*** Document excerpt Section Begins ***
In certain ways, I’m a pretty decent cook.  I can assemble a mean sandwich.  My wife says I make veggie burgers far better than she ever could (how I do this, given that they’re frozen Boca burgers that I just heat up, I don’t know).  I make a damn good dumpling sauce.  But when it comes to actual cooking, with raw ingredients and that sort of jazz, I’m clueless and damn near helpless.  I need refresher courses before cooking pasta — which always comes out undercooked regardless.  And until today, I don’t think I’d ever cooked an egg.

But there I was, alone in the apartment with Weevy, who was at the dining table surfing YouTube videos on the iPad, when she said “Egg?”

“Um, you want an egg?”

“Yes?” (She phrases just about everything like a question — this will come in handy during her teen years, when all her friends will start doing it too.)

OK.  Go to the fridge, pray that we’re out of eggs.  DAMN, there are a good half dozen in there.  Consider lying to Weevy, but then make the tougher, bolder decision — to man up and make her a scrambled egg all by my lonesome, as if I’m a real grownup or something.
*** Document excerpt Section Ends ***
#### Goal of the exercise:
Pick up the egg-cooking story from where it stops and keep it going. The material that follows has nothing to do with this.
*** Supplied data Section Begins ***
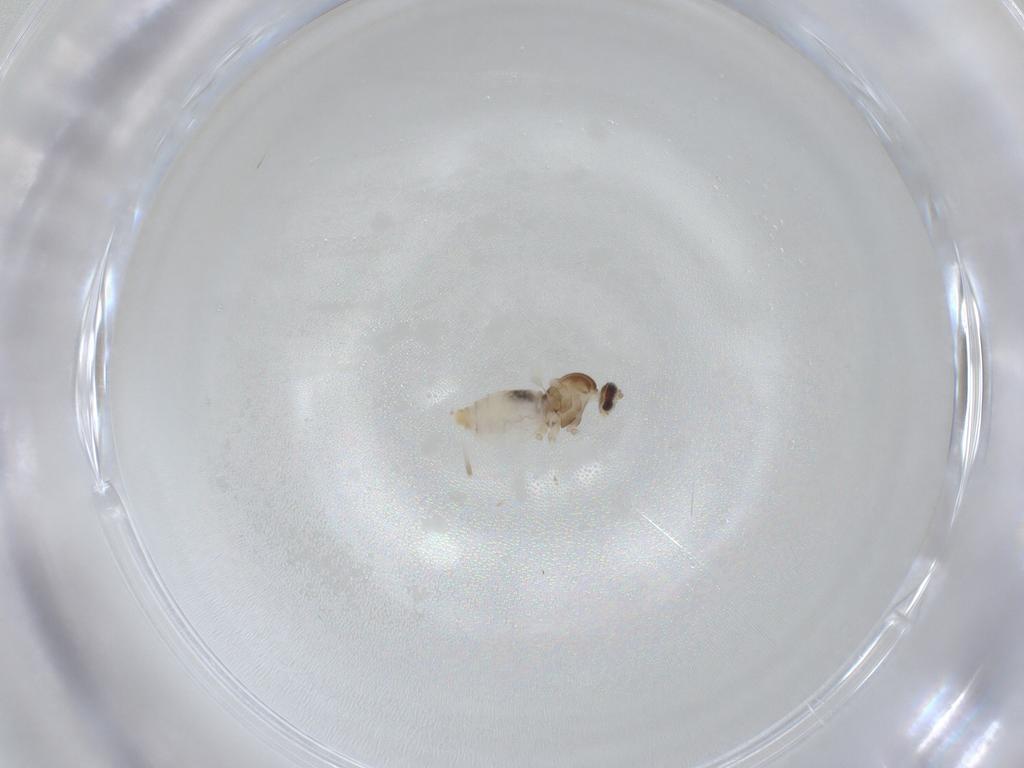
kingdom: Animalia
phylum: Arthropoda
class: Insecta
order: Diptera
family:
*** Supplied data Section Ends ***
#### Task response:
I get out the frying pan, spray some Pam on it (I’m clueless, but not THAT clueless), heat it up, crack the egg, put contents of said egg in the frying pan, and pray.

Weevy likes her eggs scrambled, so I grab a fork and start sloshing the stuff around.  And sure enough, within a couple of minutes, I have a fully cooked scrambled egg in the pan.  Holy shit!  Why didn’t someone tell me it was that easy?

I resist the urge to say “Look, Weevy, I did it!  I made an egg!” and simply bring it out to her all nonchalant, like I’ve done it a million times before.  “Here’s your egg, sweetie.”

Of course, she ate about three bites before she decided she wanted ice cream instead.  I considered having the remains bronzed, but I wound up throwing them out — after having a few bites myself, of course.  Best damn egg I’ve ever had.  Move over, Jacques Pepin.